Nakledeyim: Bir Mecnuna vurulmuş Leyla, Mecnun da Leyla'ya. Mecnun uzak memleketlerde yaşarmış, alışkınmış dağların etekleriyle barışmaya. Çağırmış Leyla'yı da yanına. Leyla bu, aşk başını döndürmüş de, toplayıp eteklerini tez vakit ulaşmış sevdiğine. Gel zaman git zaman, kader gelip onları da bulmuş. Her aşk gibi, bu aşk da son bulmuş. Sormayın gerisini.

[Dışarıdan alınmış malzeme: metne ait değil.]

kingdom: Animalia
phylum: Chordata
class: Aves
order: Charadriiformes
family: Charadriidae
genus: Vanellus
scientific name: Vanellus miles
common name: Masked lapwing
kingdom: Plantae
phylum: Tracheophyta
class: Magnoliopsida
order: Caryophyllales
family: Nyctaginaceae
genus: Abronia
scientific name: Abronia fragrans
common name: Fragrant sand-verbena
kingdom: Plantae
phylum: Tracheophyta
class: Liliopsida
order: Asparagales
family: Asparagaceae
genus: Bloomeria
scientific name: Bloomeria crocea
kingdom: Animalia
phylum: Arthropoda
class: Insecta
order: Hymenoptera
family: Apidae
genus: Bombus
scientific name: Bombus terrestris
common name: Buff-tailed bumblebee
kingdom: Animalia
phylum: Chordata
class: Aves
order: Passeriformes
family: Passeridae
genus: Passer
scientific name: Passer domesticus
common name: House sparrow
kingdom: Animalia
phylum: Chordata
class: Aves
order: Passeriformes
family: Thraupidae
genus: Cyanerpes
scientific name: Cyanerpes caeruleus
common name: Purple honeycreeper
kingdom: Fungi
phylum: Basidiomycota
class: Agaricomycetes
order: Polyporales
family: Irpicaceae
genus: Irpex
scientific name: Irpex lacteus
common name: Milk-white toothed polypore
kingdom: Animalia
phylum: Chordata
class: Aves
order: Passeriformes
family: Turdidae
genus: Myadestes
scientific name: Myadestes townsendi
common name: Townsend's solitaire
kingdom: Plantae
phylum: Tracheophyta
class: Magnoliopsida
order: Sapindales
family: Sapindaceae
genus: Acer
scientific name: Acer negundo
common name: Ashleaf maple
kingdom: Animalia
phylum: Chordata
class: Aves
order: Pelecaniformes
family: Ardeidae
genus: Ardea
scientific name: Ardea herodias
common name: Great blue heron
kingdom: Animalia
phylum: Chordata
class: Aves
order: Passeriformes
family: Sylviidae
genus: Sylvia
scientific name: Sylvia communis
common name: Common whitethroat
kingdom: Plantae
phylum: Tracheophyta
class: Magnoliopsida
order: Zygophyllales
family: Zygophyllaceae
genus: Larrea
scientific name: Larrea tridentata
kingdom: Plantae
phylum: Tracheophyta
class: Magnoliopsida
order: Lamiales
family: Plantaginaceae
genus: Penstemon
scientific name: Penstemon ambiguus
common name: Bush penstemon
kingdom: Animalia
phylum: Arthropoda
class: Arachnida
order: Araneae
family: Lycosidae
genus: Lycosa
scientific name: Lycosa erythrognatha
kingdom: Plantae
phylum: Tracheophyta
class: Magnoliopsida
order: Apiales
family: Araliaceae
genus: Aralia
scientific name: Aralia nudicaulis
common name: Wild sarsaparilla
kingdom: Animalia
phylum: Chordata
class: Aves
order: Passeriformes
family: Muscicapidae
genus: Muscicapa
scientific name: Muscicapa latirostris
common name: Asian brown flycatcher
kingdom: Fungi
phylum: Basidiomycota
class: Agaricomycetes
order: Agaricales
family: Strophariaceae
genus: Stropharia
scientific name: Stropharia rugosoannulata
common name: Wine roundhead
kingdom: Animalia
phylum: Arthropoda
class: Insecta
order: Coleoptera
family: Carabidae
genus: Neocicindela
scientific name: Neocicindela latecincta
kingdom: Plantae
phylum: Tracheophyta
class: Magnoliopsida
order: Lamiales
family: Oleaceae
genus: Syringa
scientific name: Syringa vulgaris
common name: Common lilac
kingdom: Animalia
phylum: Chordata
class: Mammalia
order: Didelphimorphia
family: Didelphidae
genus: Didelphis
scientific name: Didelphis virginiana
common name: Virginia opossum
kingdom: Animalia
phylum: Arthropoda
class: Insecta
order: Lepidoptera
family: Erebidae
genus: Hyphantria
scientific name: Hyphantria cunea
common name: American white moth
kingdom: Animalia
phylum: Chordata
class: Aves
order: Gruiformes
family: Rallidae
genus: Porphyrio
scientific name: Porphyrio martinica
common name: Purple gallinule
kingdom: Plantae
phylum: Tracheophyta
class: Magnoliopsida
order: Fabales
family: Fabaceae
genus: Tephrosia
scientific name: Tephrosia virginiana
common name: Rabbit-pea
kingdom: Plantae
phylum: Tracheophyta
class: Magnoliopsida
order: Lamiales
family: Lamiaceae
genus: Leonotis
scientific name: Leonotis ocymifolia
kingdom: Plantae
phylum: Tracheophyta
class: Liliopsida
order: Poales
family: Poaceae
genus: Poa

Bir sayıklama anına tanıktım. İşin içinden ben de çıkamadım. Ancak bir yanan vardı kıyıda, belki de iki. Seçemedim, yanan mı, yakan mı, hangisiydi Leyla? Yanan mum muydu, alevi miydi yoksa?

"Ya sen gel ya da bana ecelim gelsin.."

Ne güzel Dünya! Yay kendini ortalığa, sonra bekle herşey ayağına gelsin. O gelsin, bu gelsin, olmadı ecel gelsin.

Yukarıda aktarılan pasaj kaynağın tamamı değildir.